Application of deep learning to multivariate aviation weather forecasting by long short-term memory

Abstract

Weather forecasts are essential to aviation safety. Unreliable forecasts not only cause problems to pilots and air traffic controllers, but also lead to aviation accidents and incidents. This study develops a long short-term memory (LSTM) integrating both multiple linear regression and the Pearson’s correlation coefficients to improve forecasting. A numerical dataset of 10 weather features (sea pressure, temperature, dew point temperature, relative humidity, wind speed, wind direction, sunshine rate, global solar radiation, visible mean, and cloud amount) is applied on every calendar day in a year to train and validate the LSTM for temperature forecasting. It is shown that data standardization is necessary to rescale the data to improve training convergence and reduce training time.
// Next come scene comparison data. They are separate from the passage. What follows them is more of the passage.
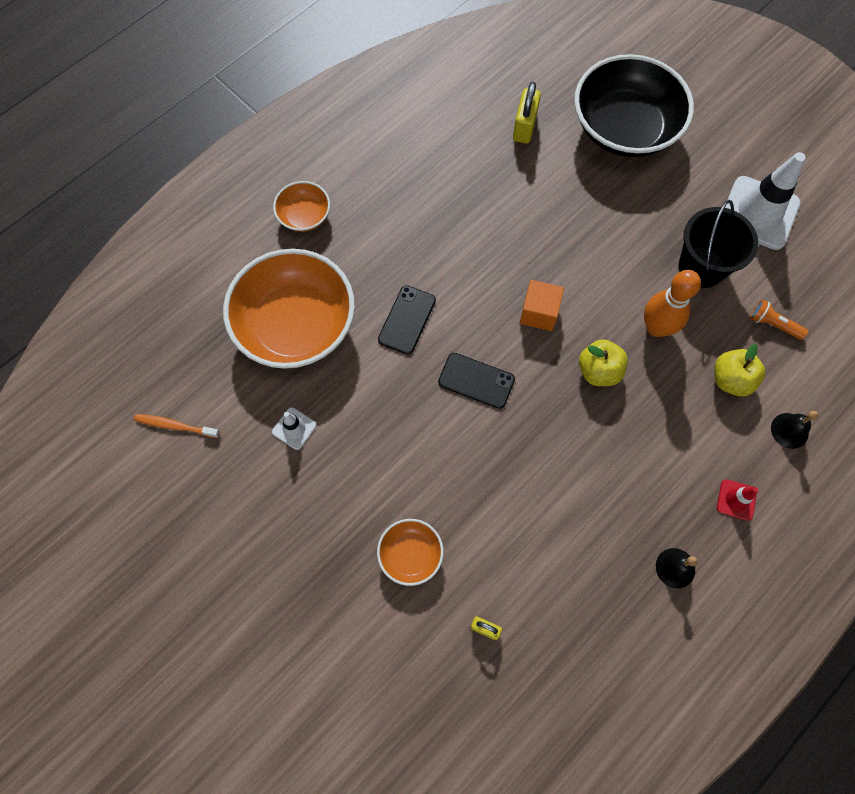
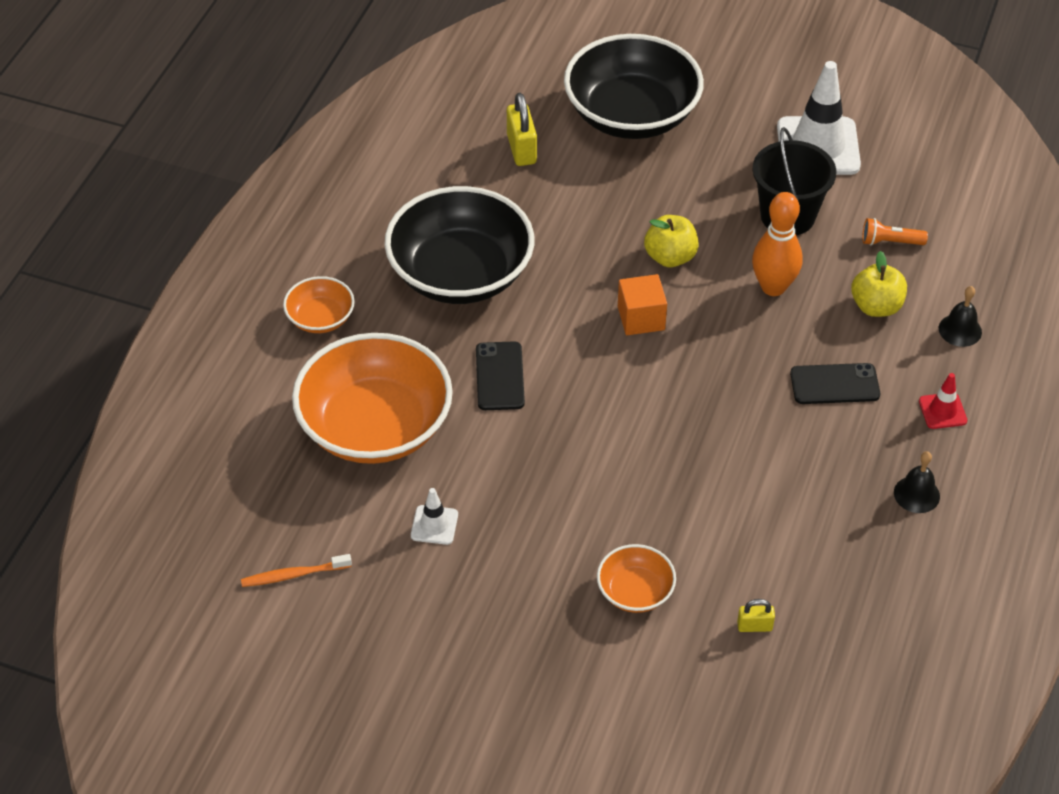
camera: 25 degrees left, 20 degrees down
black phone [438,353,515,409] -> black phone moved to [790,363,880,404]
yellow apple [579,339,628,386] -> yellow apple moved to [644,215,699,267]
none -> black bowl [384,186,534,304]

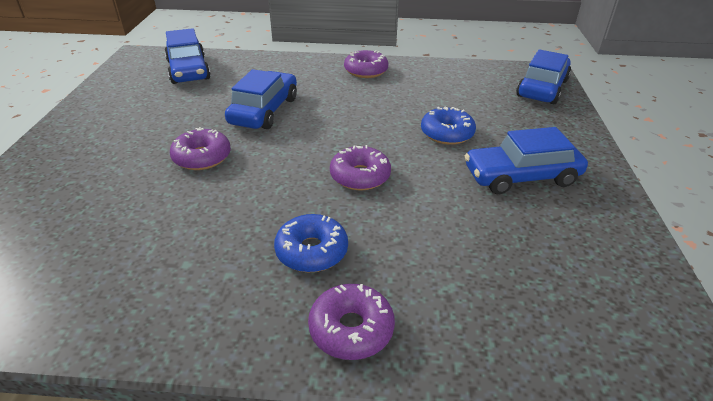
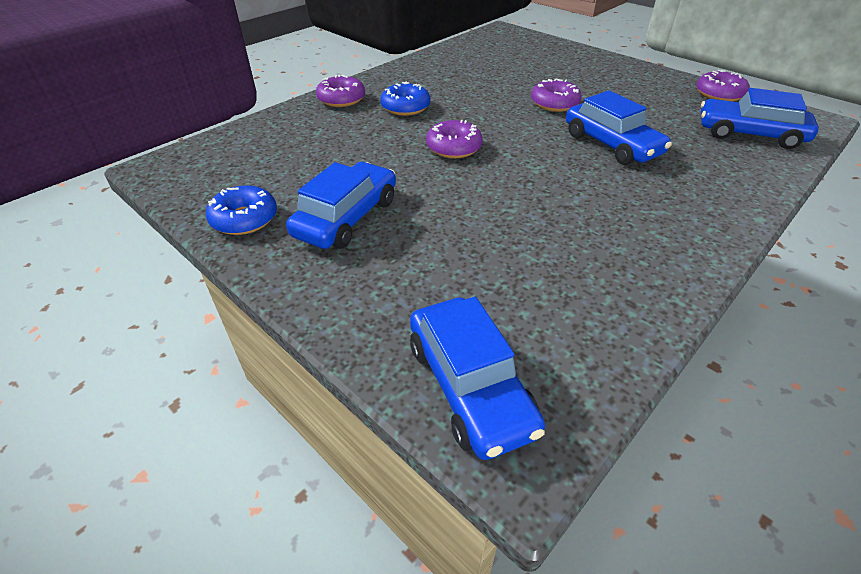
camera: 130 degrees right, 5 degrees up
purple donut [344,50,388,78] -> purple donut moved to [696,70,750,102]
blue donut [421,107,476,145] -> blue donut moved to [206,185,277,235]

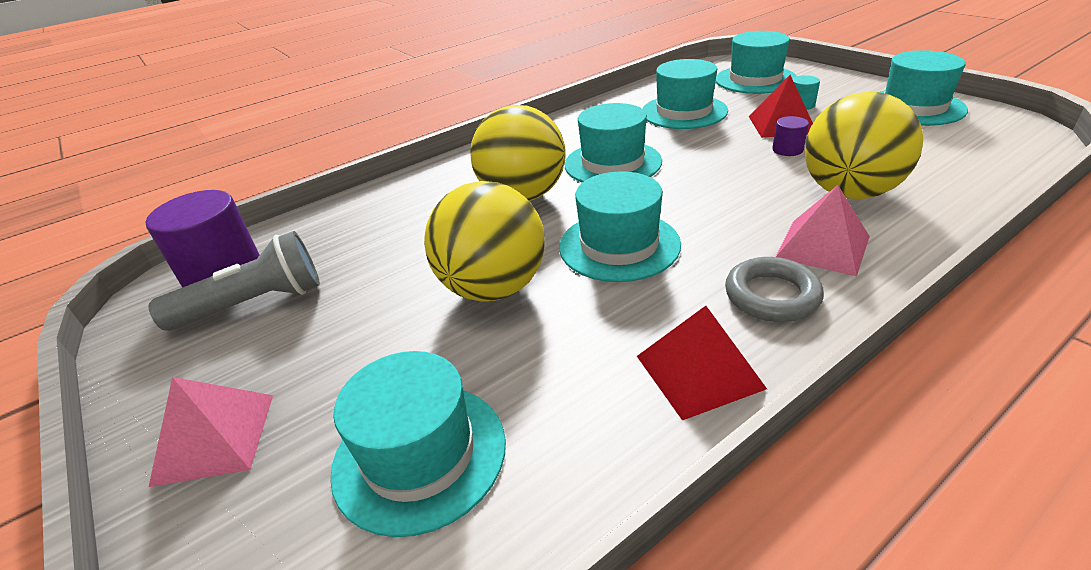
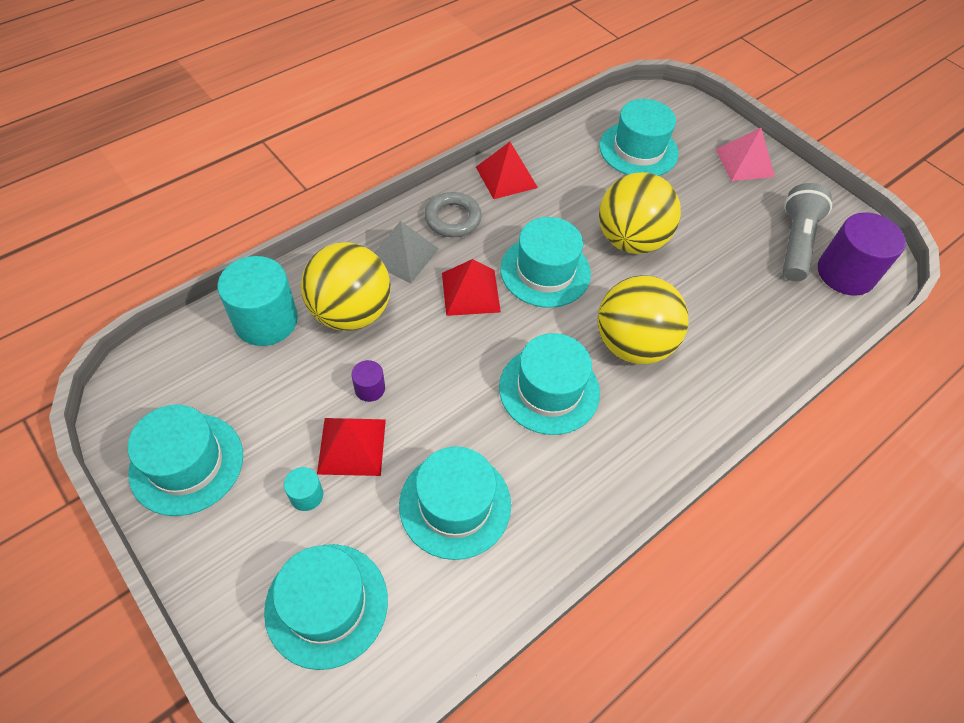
camera: 170 degrees right, 20 degrees up
grey flashlight [149,231,320,331] -> grey flashlight turned 135 degrees clockwise [783,183,832,282]
pink pyramid [776,185,870,277] -> grey pyramid [374,221,439,283]
none -> turquoise cylinder [217,256,298,346]
none -> red pyramid [442,259,501,316]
In addition, feature selection by multiple linear regression and by Pearson’s correlation coefficients are shown effective to the forecast accuracy of the LSTM. By selecting only the sensitive features (sea pressure, dew point temperature, relative humidity and relative humidity), the temperature forecasting errors can be reduced from RMSE 4.0274 to 2.2215 and MAPE 23.0538% to 5.0069%. LSTM deep learning with data standardization and feature selection is effective in forecasting for aviation safety.